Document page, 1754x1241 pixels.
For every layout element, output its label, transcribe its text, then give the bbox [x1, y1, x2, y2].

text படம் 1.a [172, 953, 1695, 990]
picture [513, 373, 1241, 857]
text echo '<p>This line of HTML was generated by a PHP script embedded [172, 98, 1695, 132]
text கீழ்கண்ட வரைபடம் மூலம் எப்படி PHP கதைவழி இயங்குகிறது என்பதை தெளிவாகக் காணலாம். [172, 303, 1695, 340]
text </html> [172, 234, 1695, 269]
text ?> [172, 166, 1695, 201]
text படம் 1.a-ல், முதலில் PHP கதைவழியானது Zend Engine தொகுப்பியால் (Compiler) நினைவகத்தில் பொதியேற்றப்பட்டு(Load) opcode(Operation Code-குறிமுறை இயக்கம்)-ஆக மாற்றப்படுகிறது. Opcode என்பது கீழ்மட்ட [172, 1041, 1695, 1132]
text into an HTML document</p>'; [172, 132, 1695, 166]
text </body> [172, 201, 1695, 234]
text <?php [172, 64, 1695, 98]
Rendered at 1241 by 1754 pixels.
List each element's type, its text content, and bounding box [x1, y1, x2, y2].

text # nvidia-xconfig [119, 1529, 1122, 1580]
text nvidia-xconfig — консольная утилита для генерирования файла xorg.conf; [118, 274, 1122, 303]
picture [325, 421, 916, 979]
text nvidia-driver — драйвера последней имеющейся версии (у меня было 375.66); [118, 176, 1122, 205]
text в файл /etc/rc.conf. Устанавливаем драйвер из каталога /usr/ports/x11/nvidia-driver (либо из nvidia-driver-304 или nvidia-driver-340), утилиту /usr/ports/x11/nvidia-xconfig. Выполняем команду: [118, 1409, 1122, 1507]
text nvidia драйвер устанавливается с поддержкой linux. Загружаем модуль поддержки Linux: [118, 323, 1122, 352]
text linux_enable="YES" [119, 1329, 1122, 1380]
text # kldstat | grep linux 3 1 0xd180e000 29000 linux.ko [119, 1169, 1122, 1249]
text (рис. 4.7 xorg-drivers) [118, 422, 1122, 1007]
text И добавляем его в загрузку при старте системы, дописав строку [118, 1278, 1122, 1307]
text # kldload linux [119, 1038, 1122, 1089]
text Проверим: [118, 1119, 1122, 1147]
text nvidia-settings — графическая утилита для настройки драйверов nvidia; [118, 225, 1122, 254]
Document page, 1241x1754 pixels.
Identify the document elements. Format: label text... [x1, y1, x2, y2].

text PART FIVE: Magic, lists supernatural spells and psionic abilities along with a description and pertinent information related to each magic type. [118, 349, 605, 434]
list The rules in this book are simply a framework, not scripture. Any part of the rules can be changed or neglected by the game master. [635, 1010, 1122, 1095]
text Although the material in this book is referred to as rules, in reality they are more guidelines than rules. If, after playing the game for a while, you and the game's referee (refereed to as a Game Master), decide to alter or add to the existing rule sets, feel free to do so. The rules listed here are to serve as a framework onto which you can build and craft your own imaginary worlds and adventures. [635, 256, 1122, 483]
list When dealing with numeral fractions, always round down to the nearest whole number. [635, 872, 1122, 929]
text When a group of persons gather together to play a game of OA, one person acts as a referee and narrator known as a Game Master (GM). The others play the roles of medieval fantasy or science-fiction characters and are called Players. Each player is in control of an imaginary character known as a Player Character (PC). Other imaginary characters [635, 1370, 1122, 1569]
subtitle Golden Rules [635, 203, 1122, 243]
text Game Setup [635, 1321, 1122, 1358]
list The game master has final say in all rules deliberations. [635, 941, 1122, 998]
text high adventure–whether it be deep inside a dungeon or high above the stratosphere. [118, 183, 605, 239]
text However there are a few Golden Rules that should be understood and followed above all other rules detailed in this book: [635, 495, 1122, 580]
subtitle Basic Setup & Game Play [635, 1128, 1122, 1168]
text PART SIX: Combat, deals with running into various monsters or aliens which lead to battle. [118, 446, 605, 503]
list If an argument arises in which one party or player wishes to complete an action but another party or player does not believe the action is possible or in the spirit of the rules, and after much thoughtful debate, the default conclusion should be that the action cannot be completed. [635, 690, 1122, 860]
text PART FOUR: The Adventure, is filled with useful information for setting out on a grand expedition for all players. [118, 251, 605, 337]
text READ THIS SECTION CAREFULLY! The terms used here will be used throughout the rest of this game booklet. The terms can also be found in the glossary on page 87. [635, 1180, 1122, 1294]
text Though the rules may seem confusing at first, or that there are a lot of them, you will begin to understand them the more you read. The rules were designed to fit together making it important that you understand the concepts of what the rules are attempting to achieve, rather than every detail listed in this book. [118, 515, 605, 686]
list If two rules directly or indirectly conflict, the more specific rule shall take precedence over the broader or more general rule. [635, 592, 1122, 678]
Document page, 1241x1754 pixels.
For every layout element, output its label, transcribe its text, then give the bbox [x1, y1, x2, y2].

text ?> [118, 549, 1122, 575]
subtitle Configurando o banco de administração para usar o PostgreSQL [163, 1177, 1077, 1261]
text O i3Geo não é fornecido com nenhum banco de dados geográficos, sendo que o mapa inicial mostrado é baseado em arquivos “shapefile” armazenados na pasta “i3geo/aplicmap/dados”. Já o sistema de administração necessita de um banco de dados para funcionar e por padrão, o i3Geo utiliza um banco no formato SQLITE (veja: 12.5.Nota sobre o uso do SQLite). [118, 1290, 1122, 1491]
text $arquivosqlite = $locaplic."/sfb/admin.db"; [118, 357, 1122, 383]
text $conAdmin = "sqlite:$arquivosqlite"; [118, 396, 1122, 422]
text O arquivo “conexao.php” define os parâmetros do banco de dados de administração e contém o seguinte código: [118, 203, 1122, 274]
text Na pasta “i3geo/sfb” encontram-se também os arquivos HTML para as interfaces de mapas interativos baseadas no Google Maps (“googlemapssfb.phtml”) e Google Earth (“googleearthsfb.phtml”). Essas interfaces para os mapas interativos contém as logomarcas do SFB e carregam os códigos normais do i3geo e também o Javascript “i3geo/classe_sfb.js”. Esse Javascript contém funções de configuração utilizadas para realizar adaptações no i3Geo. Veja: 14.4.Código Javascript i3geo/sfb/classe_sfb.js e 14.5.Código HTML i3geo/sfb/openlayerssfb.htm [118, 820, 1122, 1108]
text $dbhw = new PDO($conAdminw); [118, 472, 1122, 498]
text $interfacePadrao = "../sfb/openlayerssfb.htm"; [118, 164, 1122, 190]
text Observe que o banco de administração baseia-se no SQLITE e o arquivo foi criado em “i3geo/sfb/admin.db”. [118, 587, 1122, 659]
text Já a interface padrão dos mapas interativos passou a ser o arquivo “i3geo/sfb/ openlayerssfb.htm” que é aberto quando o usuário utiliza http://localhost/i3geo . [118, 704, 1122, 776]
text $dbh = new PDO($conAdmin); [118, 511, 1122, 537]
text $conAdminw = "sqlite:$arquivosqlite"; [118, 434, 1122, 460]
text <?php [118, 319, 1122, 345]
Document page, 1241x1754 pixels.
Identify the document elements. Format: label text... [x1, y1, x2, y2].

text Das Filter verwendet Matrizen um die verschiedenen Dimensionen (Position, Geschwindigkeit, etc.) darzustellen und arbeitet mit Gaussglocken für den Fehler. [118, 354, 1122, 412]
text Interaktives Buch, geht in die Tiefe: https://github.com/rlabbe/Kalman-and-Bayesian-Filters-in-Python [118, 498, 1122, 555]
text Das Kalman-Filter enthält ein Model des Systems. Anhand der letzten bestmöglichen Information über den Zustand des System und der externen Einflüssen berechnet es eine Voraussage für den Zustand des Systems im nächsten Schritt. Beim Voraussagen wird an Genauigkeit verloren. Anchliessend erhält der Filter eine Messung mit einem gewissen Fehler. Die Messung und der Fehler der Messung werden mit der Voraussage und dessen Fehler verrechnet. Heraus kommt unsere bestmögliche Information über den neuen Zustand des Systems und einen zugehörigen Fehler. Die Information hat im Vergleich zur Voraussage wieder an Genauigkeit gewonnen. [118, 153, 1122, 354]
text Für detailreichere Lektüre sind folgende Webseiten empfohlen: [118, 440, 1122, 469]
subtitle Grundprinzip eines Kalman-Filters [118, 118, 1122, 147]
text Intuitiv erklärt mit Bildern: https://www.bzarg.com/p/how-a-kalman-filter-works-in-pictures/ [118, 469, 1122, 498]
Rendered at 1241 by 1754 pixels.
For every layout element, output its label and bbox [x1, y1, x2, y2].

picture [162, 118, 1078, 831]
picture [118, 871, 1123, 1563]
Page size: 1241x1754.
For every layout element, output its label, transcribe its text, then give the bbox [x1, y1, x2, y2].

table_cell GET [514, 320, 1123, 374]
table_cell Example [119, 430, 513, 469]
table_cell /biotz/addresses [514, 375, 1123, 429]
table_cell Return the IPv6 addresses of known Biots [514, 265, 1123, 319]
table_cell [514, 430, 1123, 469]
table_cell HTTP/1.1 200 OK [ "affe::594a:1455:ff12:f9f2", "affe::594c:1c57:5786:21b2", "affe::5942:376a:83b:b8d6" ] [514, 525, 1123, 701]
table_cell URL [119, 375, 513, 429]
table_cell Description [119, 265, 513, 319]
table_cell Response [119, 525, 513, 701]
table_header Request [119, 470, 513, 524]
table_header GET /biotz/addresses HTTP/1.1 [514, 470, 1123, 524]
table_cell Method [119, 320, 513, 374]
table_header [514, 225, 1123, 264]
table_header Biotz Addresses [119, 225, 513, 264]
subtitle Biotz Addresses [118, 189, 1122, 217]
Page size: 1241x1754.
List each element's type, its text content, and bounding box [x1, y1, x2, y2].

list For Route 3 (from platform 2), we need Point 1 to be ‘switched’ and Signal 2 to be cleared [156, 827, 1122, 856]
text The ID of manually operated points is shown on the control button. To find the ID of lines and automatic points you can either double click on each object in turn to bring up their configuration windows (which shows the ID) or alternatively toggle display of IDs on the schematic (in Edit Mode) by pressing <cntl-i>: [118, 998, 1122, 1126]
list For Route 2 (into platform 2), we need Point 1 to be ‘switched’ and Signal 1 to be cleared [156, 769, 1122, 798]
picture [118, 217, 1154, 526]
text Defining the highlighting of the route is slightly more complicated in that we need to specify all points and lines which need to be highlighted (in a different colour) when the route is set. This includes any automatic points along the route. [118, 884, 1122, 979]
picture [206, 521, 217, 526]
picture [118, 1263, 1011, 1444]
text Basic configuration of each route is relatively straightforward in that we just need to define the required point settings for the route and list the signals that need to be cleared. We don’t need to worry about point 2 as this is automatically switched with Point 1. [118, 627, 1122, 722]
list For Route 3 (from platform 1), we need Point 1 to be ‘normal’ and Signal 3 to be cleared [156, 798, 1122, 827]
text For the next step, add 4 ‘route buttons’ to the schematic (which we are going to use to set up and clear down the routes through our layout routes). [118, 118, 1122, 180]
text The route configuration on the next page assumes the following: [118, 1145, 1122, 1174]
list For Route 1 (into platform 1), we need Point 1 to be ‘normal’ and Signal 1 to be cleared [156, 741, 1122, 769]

▶ _WHAT YOU WILL DO_
Copy out, without any change, every line of the data that starts with the line containing "list For Route 3 (from platform 2), we" and goes on through the line containing "text Basic configuration", including both of those lines.

▶ _EXERCISE RESPONSE_
list For Route 3 (from platform 2), we need Point 1 to be ‘switched’ and Signal 2 to be cleared [156, 827, 1122, 856]
text The ID of manually operated points is shown on the control button. To find the ID of lines and automatic points you can either double click on each object in turn to bring up their configuration windows (which shows the ID) or alternatively toggle display of IDs on the schematic (in Edit Mode) by pressing <cntl-i>: [118, 998, 1122, 1126]
list For Route 2 (into platform 2), we need Point 1 to be ‘switched’ and Signal 1 to be cleared [156, 769, 1122, 798]
picture [118, 217, 1154, 526]
text Defining the highlighting of the route is slightly more complicated in that we need to specify all points and lines which need to be highlighted (in a different colour) when the route is set. This includes any automatic points along the route. [118, 884, 1122, 979]
picture [206, 521, 217, 526]
picture [118, 1263, 1011, 1444]
text Basic configuration of each route is relatively straightforward in that we just need to define the required point settings for the route and list the signals that need to be cleared. We don’t need to worry about point 2 as this is automatically switched with Point 1. [118, 627, 1122, 722]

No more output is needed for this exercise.